This was published 8 months ago
Billionaire Stokes family wins support for takeover of Australia’s largest concrete maker
Boral’s independent directors have caved in to Seven Group’s hardball takeover bid for control of Australia’s largest concrete and cement maker, but not before wringing a handful of concessions from the billionaire Stokes family controlled company.
The about-face in the combative takeover follows Seven beefing up its already dominant Boral holding to 78.8 per cent and the independent directors recognising Seven was serious in its threat to stack Boral’s board with new directors, delist the company from the ASX and defer dividend payments.
Ryan Stokes, Seven’s chief executive, along with father Kerry owns about 57 per cent of Seven, a diversified Perth-based conglomerate. The billionaires also control industrial equipment firm Westrac, Coates Hire, a large chunk of ASX-listed oil and natural gas producer Beach Energy and a dominant interest in Seven West Media.
Boral, run by Vik Bansal, is midway through a major turnaround and is bullish about the prospects of its quarries, cement and concrete as multiple major infrastructure works get under way around the country and demand for housing remains sky-high.
The company is the country’s biggest building materials maker, supplying Australia’s largest building and infrastructure firms with highway and home building materials.
Boral’s bid response committee said in a supplementary target statement to investors on Friday that Seven’s large interest in the company would result in its nominees having “effective control of decision-making on the Boral board and would reduce the influence of independent voices”.
“The bid response committee has concerns about the impact of these changes on Boral as a standalone listed company for minority Boral shareholders in the near term,” it said.
The committee said it was able to “negotiate a package of measures with Seven to enhance the value received by Boral shareholders who accept the Seven offer,” and hence had changed it position, recommending shareholders now accept Seven’s offer or sell their shares on-market.
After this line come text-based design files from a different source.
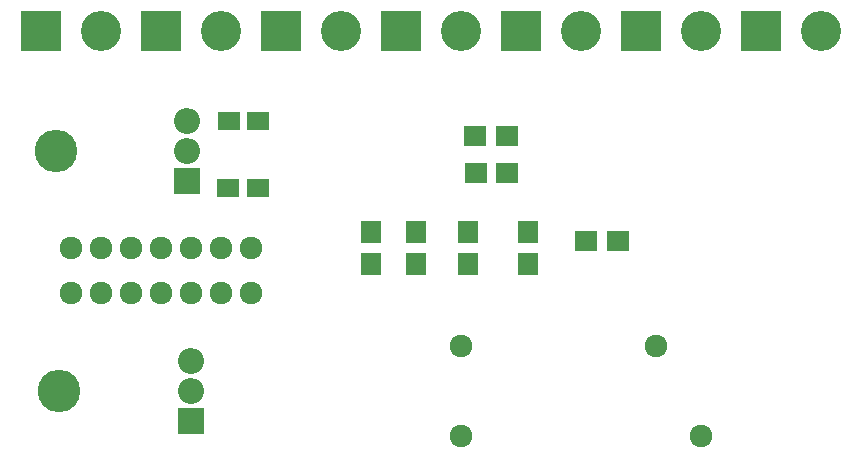
<source format=gbr>
G04 #@! TF.FileFunction,Soldermask,Top*
%FSLAX46Y46*%
G04 Gerber Fmt 4.6, Leading zero omitted, Abs format (unit mm)*
G04 Created by KiCad (PCBNEW 4.0.7) date 05/05/18 10:53:01*
%MOMM*%
%LPD*%
G01*
G04 APERTURE LIST*
%ADD10C,0.100000*%
%ADD11R,1.900000X1.650000*%
%ADD12C,1.924000*%
%ADD13O,3.600000X3.600000*%
%ADD14R,2.200000X2.200000*%
%ADD15O,2.200000X2.200000*%
%ADD16R,1.900000X1.700000*%
%ADD17R,1.700000X1.900000*%
%ADD18R,3.400000X3.400000*%
%ADD19C,3.400000*%
G04 APERTURE END LIST*
D10*
D11*
X120650000Y-81280000D03*
X123150000Y-81280000D03*
X120690000Y-75565000D03*
X123190000Y-75565000D03*
D12*
X140335000Y-94615000D03*
X156845000Y-94615000D03*
X140335000Y-102235000D03*
X160655000Y-102235000D03*
D13*
X106375000Y-98425000D03*
D14*
X117475000Y-100965000D03*
D15*
X117475000Y-98425000D03*
X117475000Y-95885000D03*
D16*
X141525000Y-76835000D03*
X144225000Y-76835000D03*
D17*
X140970000Y-87710000D03*
X140970000Y-85010000D03*
X146050000Y-87710000D03*
X146050000Y-85010000D03*
X136525000Y-85010000D03*
X136525000Y-87710000D03*
D16*
X150970000Y-85725000D03*
X153670000Y-85725000D03*
X141605000Y-80010000D03*
X144305000Y-80010000D03*
D17*
X132715000Y-87710000D03*
X132715000Y-85010000D03*
D12*
X122555000Y-90170000D03*
X120015000Y-90170000D03*
X117475000Y-90170000D03*
X114935000Y-90170000D03*
X112395000Y-90170000D03*
X109855000Y-90170000D03*
X107315000Y-90170000D03*
X122555000Y-86360000D03*
X120015000Y-86360000D03*
X117475000Y-86360000D03*
X114935000Y-86360000D03*
X112395000Y-86360000D03*
X109855000Y-86360000D03*
X107315000Y-86360000D03*
D13*
X106045000Y-78105000D03*
D14*
X117145000Y-80645000D03*
D15*
X117145000Y-78105000D03*
X117145000Y-75565000D03*
D18*
X135255000Y-67945000D03*
D19*
X140335000Y-67945000D03*
D18*
X114935000Y-67945000D03*
D19*
X120015000Y-67945000D03*
D18*
X165735000Y-67945000D03*
D19*
X170815000Y-67945000D03*
D18*
X125095000Y-67945000D03*
D19*
X130175000Y-67945000D03*
D18*
X104775000Y-67945000D03*
D19*
X109855000Y-67945000D03*
D18*
X145415000Y-67945000D03*
D19*
X150495000Y-67945000D03*
D18*
X155575000Y-67945000D03*
D19*
X160655000Y-67945000D03*
M02*

</source>
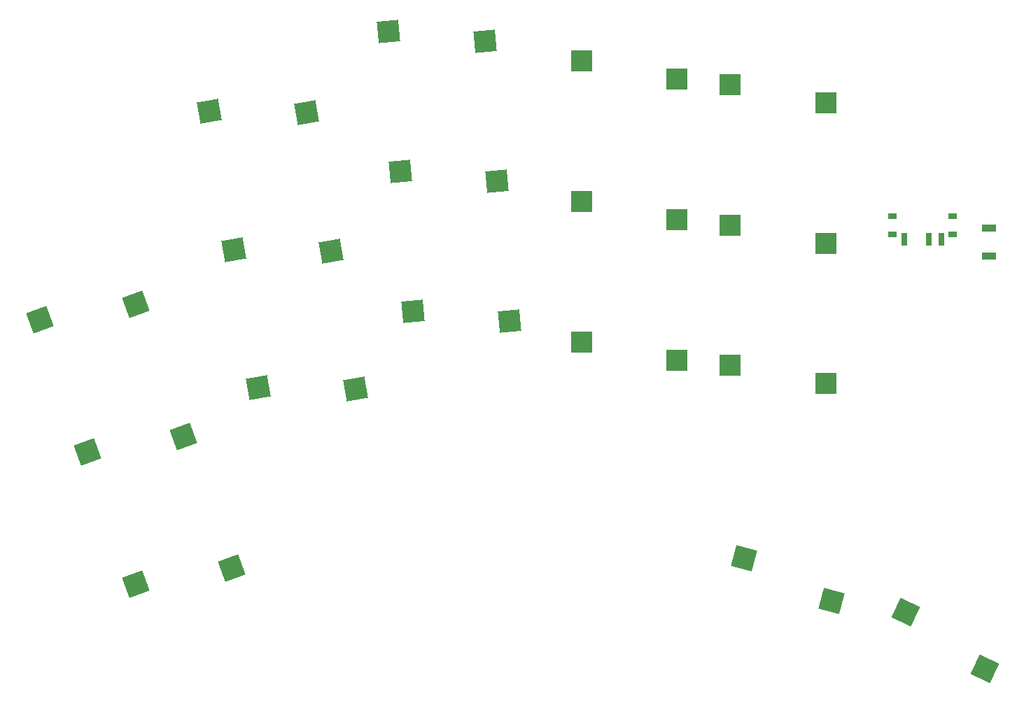
<source format=gbr>
%TF.GenerationSoftware,KiCad,Pcbnew,7.0.2-0*%
%TF.CreationDate,2023-07-16T18:15:17+02:00*%
%TF.ProjectId,lambbt_finished,6c616d62-6274-45f6-9669-6e6973686564,v1.0.0*%
%TF.SameCoordinates,Original*%
%TF.FileFunction,Paste,Bot*%
%TF.FilePolarity,Positive*%
%FSLAX46Y46*%
G04 Gerber Fmt 4.6, Leading zero omitted, Abs format (unit mm)*
G04 Created by KiCad (PCBNEW 7.0.2-0) date 2023-07-16 18:15:17*
%MOMM*%
%LPD*%
G01*
G04 APERTURE LIST*
G04 Aperture macros list*
%AMRotRect*
0 Rectangle, with rotation*
0 The origin of the aperture is its center*
0 $1 length*
0 $2 width*
0 $3 Rotation angle, in degrees counterclockwise*
0 Add horizontal line*
21,1,$1,$2,0,0,$3*%
G04 Aperture macros list end*
%ADD10RotRect,2.600000X2.600000X10.000000*%
%ADD11RotRect,2.600000X2.600000X5.000000*%
%ADD12R,2.600000X2.600000*%
%ADD13RotRect,2.600000X2.600000X20.000000*%
%ADD14RotRect,2.600000X2.600000X335.000000*%
%ADD15RotRect,2.600000X2.600000X345.000000*%
%ADD16R,1.700000X0.900000*%
%ADD17R,1.000000X0.800000*%
%ADD18R,0.700000X1.500000*%
G04 APERTURE END LIST*
D10*
%TO.C,S6*%
X155998898Y-91494322D03*
X167755453Y-91655262D03*
%TD*%
D11*
%TO.C,S9*%
X177629887Y-81856328D03*
X189327678Y-83041307D03*
%TD*%
%TO.C,S7*%
X180593180Y-115726951D03*
X192290971Y-116911930D03*
%TD*%
D12*
%TO.C,S10*%
X201006329Y-119430484D03*
X212556329Y-121630484D03*
%TD*%
%TO.C,S15*%
X219006330Y-88263820D03*
X230556330Y-90463820D03*
%TD*%
D13*
%TO.C,S1*%
X147086430Y-148695734D03*
X158692324Y-146812725D03*
%TD*%
D12*
%TO.C,S14*%
X219006329Y-105263815D03*
X230556329Y-107463815D03*
%TD*%
D14*
%TO.C,S17*%
X240233945Y-152136515D03*
X249772039Y-159011633D03*
%TD*%
D15*
%TO.C,S16*%
X220657897Y-145618923D03*
X231244939Y-150733320D03*
%TD*%
D10*
%TO.C,S5*%
X158950918Y-108236053D03*
X170707473Y-108396993D03*
%TD*%
D12*
%TO.C,S13*%
X219006329Y-122263815D03*
X230556329Y-124463815D03*
%TD*%
D13*
%TO.C,S2*%
X141272087Y-132720958D03*
X152877981Y-130837949D03*
%TD*%
D10*
%TO.C,S4*%
X161902935Y-124977786D03*
X173659490Y-125138726D03*
%TD*%
D16*
%TO.C,*%
X250281330Y-109013817D03*
X250281330Y-105613817D03*
%TD*%
D12*
%TO.C,S12*%
X201006331Y-85430481D03*
X212556331Y-87630481D03*
%TD*%
D11*
%TO.C,S8*%
X179111534Y-98791641D03*
X190809325Y-99976620D03*
%TD*%
D12*
%TO.C,S11*%
X201006328Y-102430481D03*
X212556328Y-104630481D03*
%TD*%
D13*
%TO.C,S3*%
X135457744Y-116746183D03*
X147063638Y-114863174D03*
%TD*%
D17*
%TO.C,*%
X245931331Y-106383818D03*
X245931331Y-104173818D03*
X238631331Y-106383818D03*
X238631331Y-104173818D03*
D18*
X240031331Y-107033818D03*
X243031331Y-107033818D03*
X244531331Y-107033818D03*
%TD*%
M02*

</source>
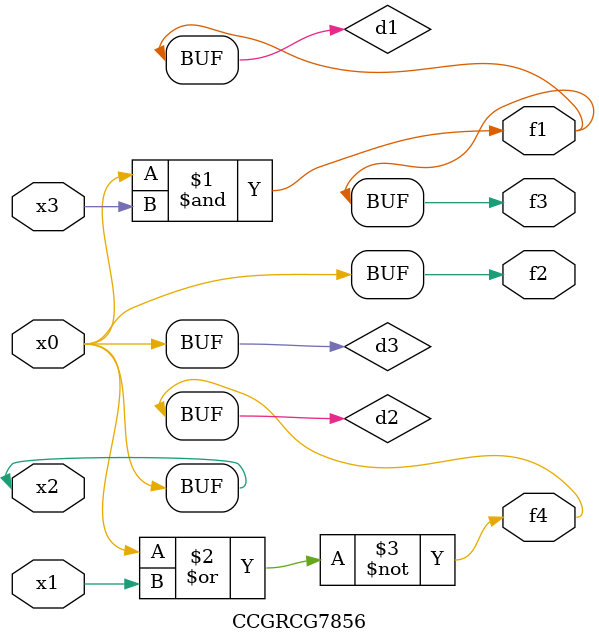
<source format=v>
module CCGRCG7856(
	input x0, x1, x2, x3,
	output f1, f2, f3, f4
);

	wire d1, d2, d3;

	and (d1, x2, x3);
	nor (d2, x0, x1);
	buf (d3, x0, x2);
	assign f1 = d1;
	assign f2 = d3;
	assign f3 = d1;
	assign f4 = d2;
endmodule

</source>
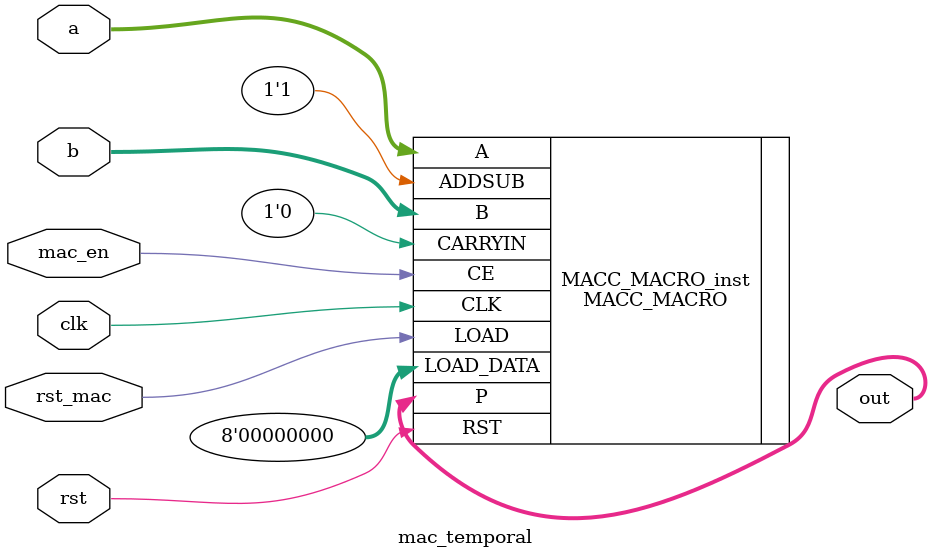
<source format=v>
`timescale 1ns / 1ps
`include "parameters.vh"

module mac_temporal #(
    parameter DATA_WIDTH = 8
)(
    input clk,
    input rst,
    input rst_mac,
    input mac_en,
    input [DATA_WIDTH-1:0] a,
    input [DATA_WIDTH-1:0] b,
    output [DATA_WIDTH-1:0] out
    );
    
////    rst macc signals
//    wire load_macc;
    
//    assign load_macc = (mac_en && rst_mac) ? 1'b1 : 1'b0; 
    
    // DSP as MACC
    MACC_MACRO #(
      .DEVICE("7SERIES"), // Target Device: "7SERIES" 
      .LATENCY(1),        // Desired clock cycle latency, 1-4
      .WIDTH_A(DATA_WIDTH),       // Multiplier A-input bus width, 1-25
      .WIDTH_B(DATA_WIDTH),       // Multiplier B-input bus width, 1-18
      .WIDTH_P(DATA_WIDTH)        // Accumulator output bus width, 1-48
   ) MACC_MACRO_inst (
      .P(out),     // MACC output bus, width determined by WIDTH_P parameter
      .A(a),     // MACC input A bus, width determined by WIDTH_A parameter
      .ADDSUB(1'b1), // 1-bit add/sub input, high selects add, low selects subtract
      .B(b),     // MACC input B bus, width determined by WIDTH_B parameter
      .CARRYIN(1'b0), // 1-bit carry-in input to accumulator
      .CE(mac_en),     // 1-bit active high input clock enable
      .CLK(clk),   // 1-bit positive edge clock input
      .LOAD(rst_mac), // 1-bit active high input load accumulator enable
      .LOAD_DATA({8{1'b0}}), // Load accumulator input data, width determined by WIDTH_P parameter
      .RST(rst)    // 1-bit input active high reset
   );
   
endmodule

</source>
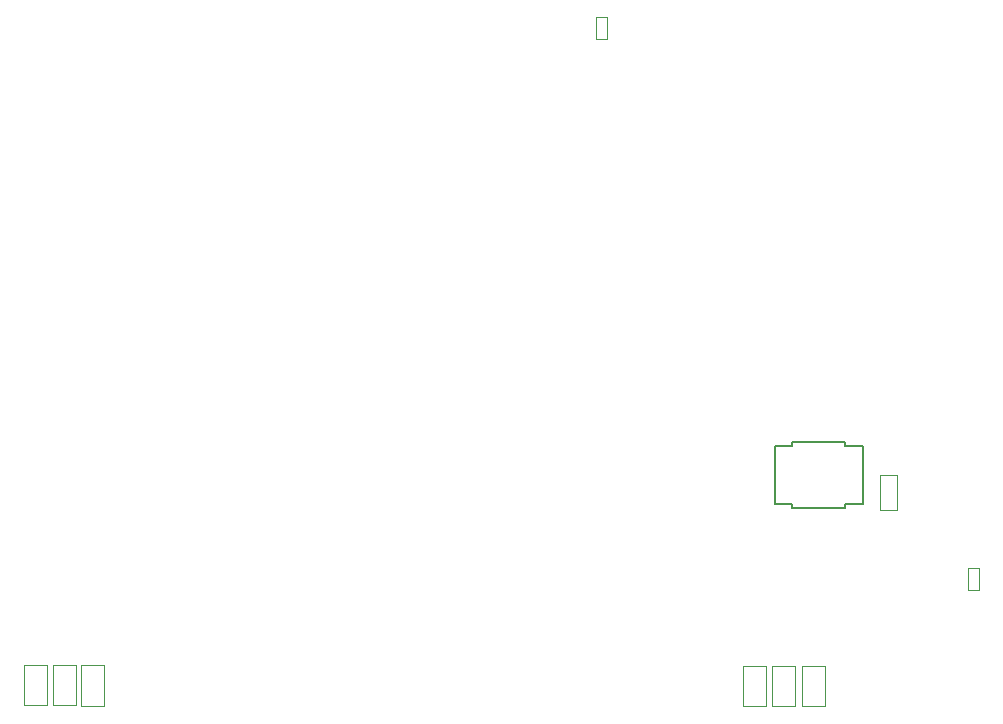
<source format=gbr>
%TF.GenerationSoftware,KiCad,Pcbnew,9.0.3*%
%TF.CreationDate,2025-09-16T13:25:35-04:00*%
%TF.ProjectId,CAEN_NEVIS_DAQ_3p3V,4341454e-5f4e-4455-9649-535f4441515f,rev?*%
%TF.SameCoordinates,Original*%
%TF.FileFunction,Other,User*%
%FSLAX46Y46*%
G04 Gerber Fmt 4.6, Leading zero omitted, Abs format (unit mm)*
G04 Created by KiCad (PCBNEW 9.0.3) date 2025-09-16 13:25:35*
%MOMM*%
%LPD*%
G01*
G04 APERTURE LIST*
%ADD10C,0.050000*%
%ADD11C,0.152400*%
G04 APERTURE END LIST*
D10*
%TO.C,C10*%
X196515000Y-98415000D02*
X198475000Y-98415000D01*
X196515000Y-101815000D02*
X196515000Y-98415000D01*
X198475000Y-98415000D02*
X198475000Y-101815000D01*
X198475000Y-101815000D02*
X196515000Y-101815000D01*
%TO.C,C9*%
X191565000Y-98355000D02*
X193525000Y-98355000D01*
X191565000Y-101755000D02*
X191565000Y-98355000D01*
X193525000Y-98355000D02*
X193525000Y-101755000D01*
X193525000Y-101755000D02*
X191565000Y-101755000D01*
%TO.C,C6*%
X133100000Y-98325000D02*
X135060000Y-98325000D01*
X133100000Y-101725000D02*
X133100000Y-98325000D01*
X135060000Y-98325000D02*
X135060000Y-101725000D01*
X135060000Y-101725000D02*
X133100000Y-101725000D01*
%TO.C,C4*%
X130690000Y-98325000D02*
X132650000Y-98325000D01*
X130690000Y-101725000D02*
X130690000Y-98325000D01*
X132650000Y-98325000D02*
X132650000Y-101725000D01*
X132650000Y-101725000D02*
X130690000Y-101725000D01*
%TO.C,R24*%
X203165000Y-82195000D02*
X204625000Y-82195000D01*
X203165000Y-85155000D02*
X203165000Y-82195000D01*
X204625000Y-82195000D02*
X204625000Y-85155000D01*
X204625000Y-85155000D02*
X203165000Y-85155000D01*
%TO.C,C7*%
X135500000Y-98335000D02*
X137460000Y-98335000D01*
X135500000Y-101735000D02*
X135500000Y-98335000D01*
X137460000Y-98335000D02*
X137460000Y-101735000D01*
X137460000Y-101735000D02*
X135500000Y-101735000D01*
D11*
%TO.C,U5*%
X194251600Y-79781600D02*
X194251600Y-84658400D01*
X194251600Y-79781600D02*
X195712100Y-79781600D01*
X194251600Y-84658400D02*
X195712100Y-84658400D01*
X195712100Y-79464100D02*
X195712100Y-79781600D01*
X195712100Y-84658400D02*
X195712100Y-84975900D01*
X195712100Y-84975900D02*
X200207900Y-84975900D01*
X200207900Y-79464100D02*
X195712100Y-79464100D01*
X200207900Y-79781600D02*
X200207900Y-79464100D01*
X200207900Y-84975900D02*
X200207900Y-84658400D01*
X201668400Y-79781600D02*
X200207900Y-79781600D01*
X201668400Y-84658400D02*
X200207900Y-84658400D01*
X201668400Y-84658400D02*
X201668400Y-79781600D01*
D10*
%TO.C,C8*%
X193985000Y-98415000D02*
X195945000Y-98415000D01*
X193985000Y-101815000D02*
X193985000Y-98415000D01*
X195945000Y-98415000D02*
X195945000Y-101815000D01*
X195945000Y-101815000D02*
X193985000Y-101815000D01*
%TO.C,C17*%
X179140000Y-43460000D02*
X180060000Y-43460000D01*
X179140000Y-45280000D02*
X179140000Y-43460000D01*
X180060000Y-43460000D02*
X180060000Y-45280000D01*
X180060000Y-45280000D02*
X179140000Y-45280000D01*
%TO.C,C12*%
X210572500Y-90127500D02*
X211492500Y-90127500D01*
X210572500Y-91947500D02*
X210572500Y-90127500D01*
X211492500Y-90127500D02*
X211492500Y-91947500D01*
X211492500Y-91947500D02*
X210572500Y-91947500D01*
%TD*%
M02*

</source>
Seven lobbed its takeover bid in February. At that stage, it owned 71.6 per cent of Boral and was offering to buy the remaining 28.4 per cent at an initial offer of 0.1116 of Seven Group shares and $1.50 cash for every Boral share.
Boral’s independent directors were quick to reject the $6.05 cash and scrip offer (it could go as high as $6.25 depending on certain conditions) the following month after their independent expert, advisory firm Grant Samuel, labelled it “not fair and not reasonable.”
At the time, Seven chief Ryan Stokes said, “we obviously disagree with their assessment strongly,” reiterating the offer was “best and final” and would not be increased.
Boral’s directors have since extracted some worthy concessions from Seven.
They include: increasing the offer’s cash component from $1.50 a share to $1.70 without the conditions Seven had previously attached; paying Boral’s investors a 26¢ dividend in April; an on-market buyback of shares up to the value of $6.42; Seven paying a fully franked 30¢ dividend; and rounding up, rather than down, shareholders’ final cash consideration.
The April dividend, to be deducted from the final cash payment, and Seven’s 30¢ payout will allow investors to aggregate and claim significant franking credit benefits.
As well, the buyback increases liquidity for shareholders who want to sell on the market, Boral said.
Grant Samuel’s original assessment settled on a fair value for Boral between $6.50 to $7.13 a share, but they have reviewed their position and now believe Seven’s offer is reasonable.
The total value for shareholders under the deal negotiated by Boral’s independent directors will be between $6.16 to $6.39 per share, plus around 13¢ in franking credits for Boral shareholders, the statement said.
Boral’s shares rose 1.82 per cent in morning trade to $6.14.